Maureen Lipman gives a masterclass:
On the drive home to London, we decided to eat at a hotel by the Humber bridge in honour of mum, who always loved seeing it from the window of her beloved flat. It was a mistake. The place was amok with running kids with running noses and, as we left, a gaggle of rough lads at a table near the window seemed to be discussing us. "Yeah, they're Jews aren't they?" one of them said.
I stopped at their table. My daughter's grip on my arm tightened.
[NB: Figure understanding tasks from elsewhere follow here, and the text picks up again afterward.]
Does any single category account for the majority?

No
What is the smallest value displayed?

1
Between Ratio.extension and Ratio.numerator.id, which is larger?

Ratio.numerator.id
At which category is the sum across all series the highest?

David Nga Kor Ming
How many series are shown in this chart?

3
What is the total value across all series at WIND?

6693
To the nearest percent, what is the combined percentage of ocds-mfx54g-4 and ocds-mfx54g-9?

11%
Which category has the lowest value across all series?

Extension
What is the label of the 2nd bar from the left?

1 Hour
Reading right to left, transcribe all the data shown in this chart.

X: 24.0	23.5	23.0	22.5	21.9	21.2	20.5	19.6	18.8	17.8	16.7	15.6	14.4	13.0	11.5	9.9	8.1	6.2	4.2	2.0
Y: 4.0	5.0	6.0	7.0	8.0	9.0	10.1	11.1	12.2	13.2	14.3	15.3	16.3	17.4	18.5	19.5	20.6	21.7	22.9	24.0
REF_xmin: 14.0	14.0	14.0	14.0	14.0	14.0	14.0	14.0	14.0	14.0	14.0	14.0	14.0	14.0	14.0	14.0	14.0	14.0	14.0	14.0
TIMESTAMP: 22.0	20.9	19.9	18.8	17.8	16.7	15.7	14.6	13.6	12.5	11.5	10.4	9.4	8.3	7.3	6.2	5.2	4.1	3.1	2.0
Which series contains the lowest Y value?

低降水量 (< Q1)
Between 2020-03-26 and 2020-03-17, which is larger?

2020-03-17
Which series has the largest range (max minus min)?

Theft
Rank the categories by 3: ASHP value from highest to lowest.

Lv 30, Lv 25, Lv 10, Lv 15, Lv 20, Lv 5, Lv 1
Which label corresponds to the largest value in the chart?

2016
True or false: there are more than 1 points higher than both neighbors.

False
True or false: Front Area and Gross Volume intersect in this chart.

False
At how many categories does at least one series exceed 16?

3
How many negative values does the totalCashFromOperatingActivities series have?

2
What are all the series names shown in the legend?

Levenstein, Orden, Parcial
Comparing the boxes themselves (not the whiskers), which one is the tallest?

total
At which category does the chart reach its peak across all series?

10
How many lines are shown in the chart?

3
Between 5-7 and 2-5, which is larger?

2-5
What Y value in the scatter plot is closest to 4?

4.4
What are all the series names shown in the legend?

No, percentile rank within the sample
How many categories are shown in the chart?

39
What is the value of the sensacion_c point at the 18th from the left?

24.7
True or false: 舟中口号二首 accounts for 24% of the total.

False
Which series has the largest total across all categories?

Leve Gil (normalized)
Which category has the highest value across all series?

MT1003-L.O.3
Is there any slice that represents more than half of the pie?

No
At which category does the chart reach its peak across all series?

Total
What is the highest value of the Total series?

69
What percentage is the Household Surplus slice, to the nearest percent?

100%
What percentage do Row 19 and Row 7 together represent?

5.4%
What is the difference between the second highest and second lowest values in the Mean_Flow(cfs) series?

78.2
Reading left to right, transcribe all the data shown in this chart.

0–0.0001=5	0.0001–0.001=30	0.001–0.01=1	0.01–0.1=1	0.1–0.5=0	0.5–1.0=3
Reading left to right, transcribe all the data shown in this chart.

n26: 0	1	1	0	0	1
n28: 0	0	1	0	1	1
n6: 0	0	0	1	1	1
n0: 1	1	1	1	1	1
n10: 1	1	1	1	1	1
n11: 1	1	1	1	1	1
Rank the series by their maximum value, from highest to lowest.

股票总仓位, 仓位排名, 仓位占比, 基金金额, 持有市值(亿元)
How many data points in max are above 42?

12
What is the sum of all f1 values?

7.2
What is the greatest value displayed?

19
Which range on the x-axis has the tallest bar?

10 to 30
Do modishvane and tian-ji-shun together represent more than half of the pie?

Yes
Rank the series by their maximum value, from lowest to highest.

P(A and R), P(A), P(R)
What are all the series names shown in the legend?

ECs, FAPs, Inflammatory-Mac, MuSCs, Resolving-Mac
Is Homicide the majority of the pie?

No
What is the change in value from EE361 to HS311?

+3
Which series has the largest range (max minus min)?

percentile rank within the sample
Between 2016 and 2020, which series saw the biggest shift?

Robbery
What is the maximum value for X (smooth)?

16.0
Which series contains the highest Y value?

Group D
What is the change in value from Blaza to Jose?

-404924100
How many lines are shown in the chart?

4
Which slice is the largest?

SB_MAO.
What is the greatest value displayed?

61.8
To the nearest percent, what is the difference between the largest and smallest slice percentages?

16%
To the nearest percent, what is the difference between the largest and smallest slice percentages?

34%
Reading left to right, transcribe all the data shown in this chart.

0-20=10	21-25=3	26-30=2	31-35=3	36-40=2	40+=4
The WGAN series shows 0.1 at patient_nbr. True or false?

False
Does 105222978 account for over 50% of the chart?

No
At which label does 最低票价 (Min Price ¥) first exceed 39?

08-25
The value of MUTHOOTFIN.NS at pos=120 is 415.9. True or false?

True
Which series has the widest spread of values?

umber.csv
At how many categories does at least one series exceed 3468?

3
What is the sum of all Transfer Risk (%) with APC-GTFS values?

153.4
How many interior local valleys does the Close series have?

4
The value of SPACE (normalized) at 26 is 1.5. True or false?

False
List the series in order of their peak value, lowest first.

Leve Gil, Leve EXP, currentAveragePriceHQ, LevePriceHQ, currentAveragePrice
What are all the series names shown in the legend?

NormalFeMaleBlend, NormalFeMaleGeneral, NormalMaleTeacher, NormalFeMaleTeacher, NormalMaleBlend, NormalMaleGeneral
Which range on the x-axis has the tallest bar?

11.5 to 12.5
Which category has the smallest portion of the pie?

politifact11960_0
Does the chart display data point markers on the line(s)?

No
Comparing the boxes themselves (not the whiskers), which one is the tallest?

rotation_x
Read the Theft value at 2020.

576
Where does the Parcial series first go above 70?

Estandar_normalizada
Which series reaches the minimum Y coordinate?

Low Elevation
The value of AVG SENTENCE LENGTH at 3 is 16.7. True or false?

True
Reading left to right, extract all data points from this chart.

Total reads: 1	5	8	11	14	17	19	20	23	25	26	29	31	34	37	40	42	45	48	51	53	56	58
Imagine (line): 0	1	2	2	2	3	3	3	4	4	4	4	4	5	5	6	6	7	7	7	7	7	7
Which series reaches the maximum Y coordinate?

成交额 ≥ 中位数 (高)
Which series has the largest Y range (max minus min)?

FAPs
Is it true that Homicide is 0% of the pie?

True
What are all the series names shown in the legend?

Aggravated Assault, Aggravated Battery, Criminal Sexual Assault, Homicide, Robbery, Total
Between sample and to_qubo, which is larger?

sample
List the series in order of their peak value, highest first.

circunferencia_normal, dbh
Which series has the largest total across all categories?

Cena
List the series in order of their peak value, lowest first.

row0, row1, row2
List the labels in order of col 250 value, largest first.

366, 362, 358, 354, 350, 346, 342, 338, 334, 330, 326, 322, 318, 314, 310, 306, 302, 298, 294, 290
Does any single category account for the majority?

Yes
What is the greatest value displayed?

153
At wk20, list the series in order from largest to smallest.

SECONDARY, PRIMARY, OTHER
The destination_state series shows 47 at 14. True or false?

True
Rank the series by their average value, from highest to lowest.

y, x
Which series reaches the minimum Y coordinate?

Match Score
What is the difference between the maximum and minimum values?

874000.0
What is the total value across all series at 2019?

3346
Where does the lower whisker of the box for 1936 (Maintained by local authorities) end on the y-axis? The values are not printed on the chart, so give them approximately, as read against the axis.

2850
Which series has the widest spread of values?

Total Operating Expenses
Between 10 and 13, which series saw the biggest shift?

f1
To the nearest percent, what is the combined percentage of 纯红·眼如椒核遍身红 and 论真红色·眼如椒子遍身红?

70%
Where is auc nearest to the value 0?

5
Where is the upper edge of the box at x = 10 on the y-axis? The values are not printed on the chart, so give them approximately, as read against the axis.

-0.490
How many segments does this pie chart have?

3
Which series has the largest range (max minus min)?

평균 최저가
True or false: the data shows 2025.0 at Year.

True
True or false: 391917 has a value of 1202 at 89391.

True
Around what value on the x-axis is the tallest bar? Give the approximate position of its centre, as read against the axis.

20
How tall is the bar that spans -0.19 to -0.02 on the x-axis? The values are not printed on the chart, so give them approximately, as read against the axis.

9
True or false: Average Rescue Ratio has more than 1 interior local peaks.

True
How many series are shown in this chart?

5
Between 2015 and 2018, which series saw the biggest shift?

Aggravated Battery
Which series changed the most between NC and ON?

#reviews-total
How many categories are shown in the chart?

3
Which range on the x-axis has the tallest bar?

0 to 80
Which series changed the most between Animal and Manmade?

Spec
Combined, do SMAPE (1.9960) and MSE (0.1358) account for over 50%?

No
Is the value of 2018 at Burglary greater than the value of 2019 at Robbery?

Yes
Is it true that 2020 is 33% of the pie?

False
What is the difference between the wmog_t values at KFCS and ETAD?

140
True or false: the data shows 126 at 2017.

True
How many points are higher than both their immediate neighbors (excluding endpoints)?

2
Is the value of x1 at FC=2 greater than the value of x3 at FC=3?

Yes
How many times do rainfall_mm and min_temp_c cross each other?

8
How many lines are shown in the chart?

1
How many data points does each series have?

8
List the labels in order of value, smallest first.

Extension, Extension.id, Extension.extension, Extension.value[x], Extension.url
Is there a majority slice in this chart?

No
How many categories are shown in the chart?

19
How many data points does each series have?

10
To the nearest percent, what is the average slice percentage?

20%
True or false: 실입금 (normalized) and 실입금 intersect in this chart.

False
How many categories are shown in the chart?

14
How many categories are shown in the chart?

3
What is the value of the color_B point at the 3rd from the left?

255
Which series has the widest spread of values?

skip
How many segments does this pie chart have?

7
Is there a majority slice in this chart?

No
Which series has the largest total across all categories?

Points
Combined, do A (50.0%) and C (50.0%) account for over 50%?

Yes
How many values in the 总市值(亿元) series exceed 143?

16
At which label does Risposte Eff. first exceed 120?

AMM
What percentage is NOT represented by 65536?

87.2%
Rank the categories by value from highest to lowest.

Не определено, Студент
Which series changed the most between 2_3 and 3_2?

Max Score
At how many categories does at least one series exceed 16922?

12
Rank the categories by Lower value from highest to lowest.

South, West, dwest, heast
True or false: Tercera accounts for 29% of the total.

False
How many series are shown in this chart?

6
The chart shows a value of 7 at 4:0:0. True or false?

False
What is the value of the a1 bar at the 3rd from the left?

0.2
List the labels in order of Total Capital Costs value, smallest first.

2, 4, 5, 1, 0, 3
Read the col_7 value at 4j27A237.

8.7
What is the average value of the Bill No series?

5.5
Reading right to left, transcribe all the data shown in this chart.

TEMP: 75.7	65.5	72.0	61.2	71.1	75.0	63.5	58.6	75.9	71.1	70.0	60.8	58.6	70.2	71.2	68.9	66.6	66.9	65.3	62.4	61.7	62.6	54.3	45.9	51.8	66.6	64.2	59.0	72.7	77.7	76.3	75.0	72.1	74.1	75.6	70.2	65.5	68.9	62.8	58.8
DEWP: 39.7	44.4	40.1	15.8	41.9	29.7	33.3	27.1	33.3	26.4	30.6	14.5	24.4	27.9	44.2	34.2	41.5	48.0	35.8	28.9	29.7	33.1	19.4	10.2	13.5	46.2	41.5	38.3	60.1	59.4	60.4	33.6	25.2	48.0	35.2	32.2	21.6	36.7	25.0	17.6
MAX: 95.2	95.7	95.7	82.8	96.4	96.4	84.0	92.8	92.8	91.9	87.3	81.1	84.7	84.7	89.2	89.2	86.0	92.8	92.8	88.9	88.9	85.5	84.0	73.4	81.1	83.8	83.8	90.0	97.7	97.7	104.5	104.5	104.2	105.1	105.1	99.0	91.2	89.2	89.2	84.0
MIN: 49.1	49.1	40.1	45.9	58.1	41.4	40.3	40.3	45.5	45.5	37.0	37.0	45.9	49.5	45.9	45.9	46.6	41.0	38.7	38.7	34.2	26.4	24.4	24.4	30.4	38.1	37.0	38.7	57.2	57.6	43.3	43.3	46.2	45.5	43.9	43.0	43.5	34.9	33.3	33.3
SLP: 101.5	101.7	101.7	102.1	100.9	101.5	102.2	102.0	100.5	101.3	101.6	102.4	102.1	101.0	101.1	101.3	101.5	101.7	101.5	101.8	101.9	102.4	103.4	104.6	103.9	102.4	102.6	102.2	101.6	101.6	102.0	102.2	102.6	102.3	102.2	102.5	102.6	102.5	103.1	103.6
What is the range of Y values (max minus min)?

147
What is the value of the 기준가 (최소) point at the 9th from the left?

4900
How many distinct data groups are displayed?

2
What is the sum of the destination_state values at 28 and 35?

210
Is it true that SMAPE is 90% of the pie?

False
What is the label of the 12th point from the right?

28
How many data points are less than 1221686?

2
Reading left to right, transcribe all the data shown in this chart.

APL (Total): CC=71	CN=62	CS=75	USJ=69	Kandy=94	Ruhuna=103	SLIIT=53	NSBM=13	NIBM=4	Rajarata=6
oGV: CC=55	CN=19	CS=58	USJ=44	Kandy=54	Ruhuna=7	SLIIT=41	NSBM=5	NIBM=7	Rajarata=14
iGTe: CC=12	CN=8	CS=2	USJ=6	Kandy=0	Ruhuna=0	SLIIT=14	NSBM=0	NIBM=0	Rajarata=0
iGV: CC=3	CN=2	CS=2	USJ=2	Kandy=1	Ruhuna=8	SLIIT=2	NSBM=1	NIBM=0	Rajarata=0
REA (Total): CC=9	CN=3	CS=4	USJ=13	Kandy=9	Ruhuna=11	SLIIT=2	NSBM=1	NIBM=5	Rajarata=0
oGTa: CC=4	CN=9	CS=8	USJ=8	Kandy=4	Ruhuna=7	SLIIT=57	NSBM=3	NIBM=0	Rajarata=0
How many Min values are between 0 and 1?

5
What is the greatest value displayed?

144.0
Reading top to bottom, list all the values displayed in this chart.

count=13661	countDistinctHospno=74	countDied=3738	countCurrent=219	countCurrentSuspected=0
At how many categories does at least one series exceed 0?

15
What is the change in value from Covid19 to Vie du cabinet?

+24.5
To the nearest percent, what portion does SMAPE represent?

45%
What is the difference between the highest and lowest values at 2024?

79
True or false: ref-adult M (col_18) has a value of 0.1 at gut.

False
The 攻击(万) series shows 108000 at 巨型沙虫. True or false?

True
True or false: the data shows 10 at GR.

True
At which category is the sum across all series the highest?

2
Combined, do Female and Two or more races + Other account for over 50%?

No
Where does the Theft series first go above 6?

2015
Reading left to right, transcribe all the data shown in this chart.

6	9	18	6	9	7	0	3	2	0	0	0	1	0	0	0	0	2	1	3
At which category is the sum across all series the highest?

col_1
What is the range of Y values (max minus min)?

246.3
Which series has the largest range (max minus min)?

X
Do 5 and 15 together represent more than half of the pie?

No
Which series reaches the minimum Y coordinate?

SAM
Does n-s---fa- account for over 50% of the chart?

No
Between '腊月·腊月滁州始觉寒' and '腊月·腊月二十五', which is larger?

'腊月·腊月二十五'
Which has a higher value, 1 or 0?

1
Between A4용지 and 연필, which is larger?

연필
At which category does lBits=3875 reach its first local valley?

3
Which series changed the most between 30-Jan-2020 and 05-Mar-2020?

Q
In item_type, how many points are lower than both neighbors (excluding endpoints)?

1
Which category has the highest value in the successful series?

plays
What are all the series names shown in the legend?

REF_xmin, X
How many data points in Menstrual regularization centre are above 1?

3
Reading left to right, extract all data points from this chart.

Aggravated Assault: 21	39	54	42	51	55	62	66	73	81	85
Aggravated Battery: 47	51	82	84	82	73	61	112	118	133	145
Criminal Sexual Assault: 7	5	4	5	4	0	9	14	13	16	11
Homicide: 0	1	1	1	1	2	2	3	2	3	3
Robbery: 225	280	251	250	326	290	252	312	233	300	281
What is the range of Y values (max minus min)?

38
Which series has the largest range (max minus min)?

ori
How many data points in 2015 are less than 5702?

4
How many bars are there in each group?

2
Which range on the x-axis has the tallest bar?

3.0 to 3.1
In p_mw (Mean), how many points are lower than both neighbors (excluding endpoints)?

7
Like her dad before her, she would have walked on; like her dad, she knew that I couldn't: she feared for my as yet unbroken nose.
"Yes?" I asked him. "Is that the end of the sentence, or do you have anything to add?"
He shuffled about a bit and said, "Yer what?"
I said: "Do you have anything to add to your assessment?"
"No ... I was just sayin' you're ... Jews ... that's all."
His mate stepped in. "He's drunk."
"No I aren't!" protested the alleged drunk.
"Well," I said, "since he's got nothing more to add, I'll just take it as a compliment shall I?"
And we swep'out, as they say up here.
My daughter was, at once, relieved and impressed: "Well done Mod," she breathed, "you did that with a lot of dignity." Sadly, the saying of the line coincided precisely with my giving the young man a hearty finger as we passed the window.